I’m looking to diversify the voices and experiences of people on the site.  As you can tell there are already a variety of guest posts on the site, but I want to be a bit more proactive.  If you have a story, experience or idea and you think it would make a guest post, this is your chance to go for it.  I believe it is imperative that we get diverse voices of women working in the field out to the world so they can see the great talent that often goes overlooked.

 

Here are some keys and rules for guest posting.

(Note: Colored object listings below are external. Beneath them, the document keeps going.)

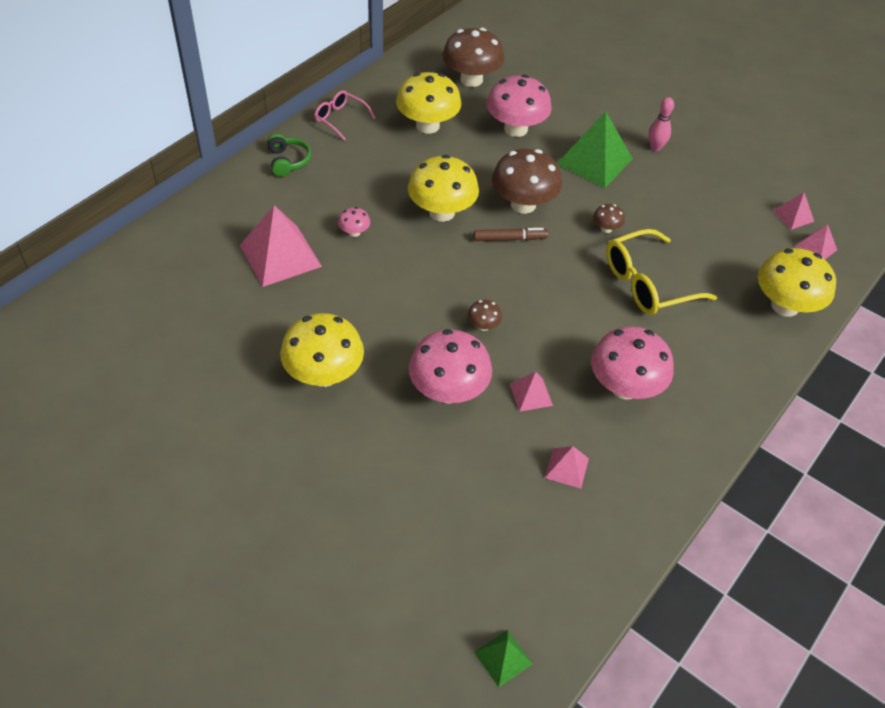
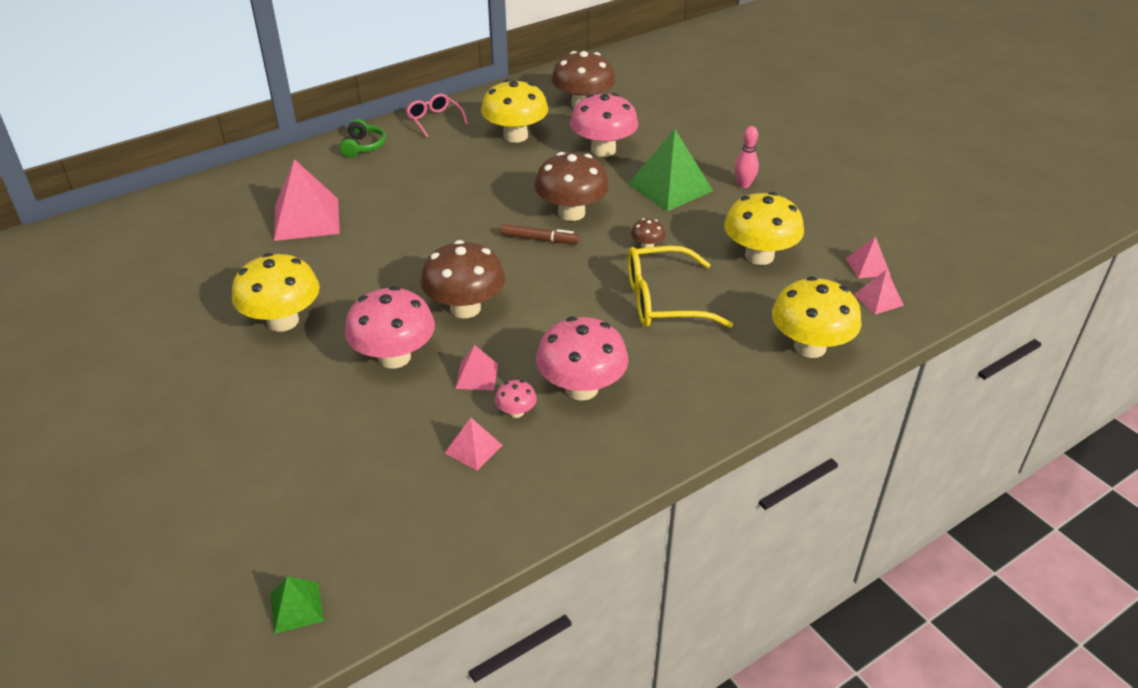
camera: 20 degrees right, 10 degrees down
(354, 232) = (388, 211): pink mushroom -> pink mushroom (516, 412)
(442, 212) = (484, 207): yellow mushroom -> yellow mushroom (759, 256)
(483, 326) = (465, 308): brown mushroom -> brown mushroom, size x2.23

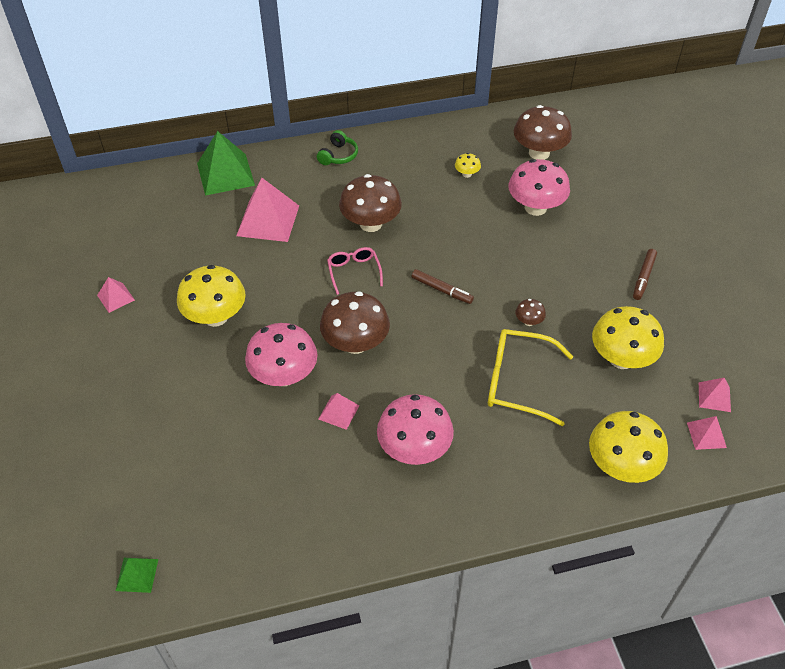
camera: 20 degrees right, 10 degrees up
(434, 120) = (406, 140): pink glasses -> pink glasses (354, 272)
(473, 449) = (309, 479): pink pyramid -> pink pyramid (115, 297)
(515, 136) = (467, 174): yellow mushroom -> yellow mushroom, size x0.45
(516, 412) = (355, 455): pink mushroom -> none
(571, 213) = (480, 269): brown mushroom -> brown mushroom (370, 224)
(670, 187) = (576, 263): green pyramid -> green pyramid (225, 174)
(744, 184) = (643, 277): pink bowling pin -> brown marker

  • Only posts about women and issues related to entertainment and pop culture will be considered.  But keep in mind this site is not interested in who is wearing who or who is dating who.  Nothing related to any products will be considered.
  • No press releases masquerading as posts.
  • Make it real and honest in your own voice and relevant.  Please be familiar with the tone of the site.
  • Don’t make it longer than 700 words.
  • Submit it in text format.
  • Send links you would like embedded into the post next to the location you want them embedded (I will embed).
  • Attach an image with the post.
  • Make sure to give it a title.
  • Make sure to send a one line bio and a link to your site or film.
  • Make sure to include anything about when and where the film opens or when or what channel the TV show will be on.
  • Please don’t use this guest post to fundraise.  Posts that focus on fundraising will not be considered.

Keep in mind that submitting a post is not a guarantee that it will be used.  All posts will be edited.  Also, there will be no compensation for guest posts.  Sorry.